É sempre uma data especial, o dia 27. É uma data bonita.

Tem o hábito de assinalar esta efeméride?
Não. Normalmente o que fazemos é ler a mensagem do Dia Mundial do Teatro quando estamos em cena. Este ano não tenho a certeza se estarei em cena no dia 27, porque nós estamos em turné nessa altura. Se estiver em cena é evidente que lerei a mensagem do Dia Mundial do Teatro. Esta mensagem fala sobre o teatro e é um elogio à arte de representar.

Tem três filhos, não é? Eles gostam da representação e artes performativas ou não é muito o género deles?
Não é muito o género deles, embora o meu filho mais novo esteja encantado com a luz. O pai é iluminador e ele está a seguir as pisadas dele. Já opera luz nos Artistas Unidos e opera connosco também quando tem hipótese. Portanto, tenho que sim, que está a seguir esta área [risos].

Segue a área das artes mas outro tipo de arte, não é?
Sim. É arte também. Faz parte desta. Não vivem uma sem a outra.

Faz tudo parte do espetáculo.
Sim. Não se vive sem luz, não se vive sem som. Tudo isso faz parte.

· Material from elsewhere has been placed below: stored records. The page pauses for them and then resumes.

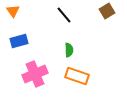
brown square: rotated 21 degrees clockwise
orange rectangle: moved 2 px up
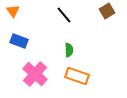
blue rectangle: rotated 36 degrees clockwise
pink cross: rotated 25 degrees counterclockwise
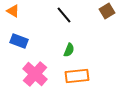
orange triangle: rotated 24 degrees counterclockwise
green semicircle: rotated 24 degrees clockwise
orange rectangle: rotated 25 degrees counterclockwise
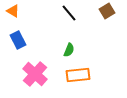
black line: moved 5 px right, 2 px up
blue rectangle: moved 1 px left, 1 px up; rotated 42 degrees clockwise
orange rectangle: moved 1 px right, 1 px up
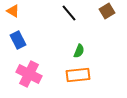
green semicircle: moved 10 px right, 1 px down
pink cross: moved 6 px left; rotated 15 degrees counterclockwise
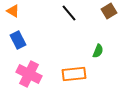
brown square: moved 2 px right
green semicircle: moved 19 px right
orange rectangle: moved 4 px left, 1 px up
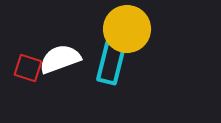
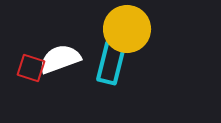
red square: moved 3 px right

E os seus filhos costumam ver os seus espetáculos e telenovelas?
Nem por isso [risos].

E o que é que eles dizem dos trabalhos que faz?
Dizem que sou boa atriz, claro. Sou a mãezinha deles [risos].

Ai deles se dissessem o contrário, não é?
Exatamente [risos].

Ficavam de castigo.
Sim, ficavam de castigo [risos].

Para eles já deve ser normal terem uma mãe conhecida, não é?
Coitadinhos, levaram com isso a vida toda, não é? Na praia, nos restaurantes, em todo o lado. Já estão habituados e sempre lidaram muito bem com isso. Eu também lidei sempre muito bem com isso, portanto, não há problema.

Quantos anos é que eles já têm?
O mais velho tem 25 anos, o do meio tem 23 e o mais novo tem 18 anos.

A Maria João vive no Seixal?
Não. Moro na zona Oeste. É onde eu tenho a minha casa já há quase 30 anos.

Mas gosta de passar o seu tempo aqui no Seixal?
Adoro o Seixal. Gostava imenso de ter um barco para poder ficar cá a dormir. O meu marido já tirou a carta de patrão de costa. Agora é só preciso arranjar dinheiro para o barco [risos].

Qual é o seu sítio favorito no Seixal?
Bem, neste momento é a Torre da Marinha, onde temos o nosso espaço [risos]. 

O Teatro da Terra?
Sim, é lá que vamos fazer os workshops, onde ensaiamos, temos o armazém, guarda-roupa, oficina. Portanto, temos tudo agora centrado num único sítio. Mudámos há pouco tempo, há cerca de três meses.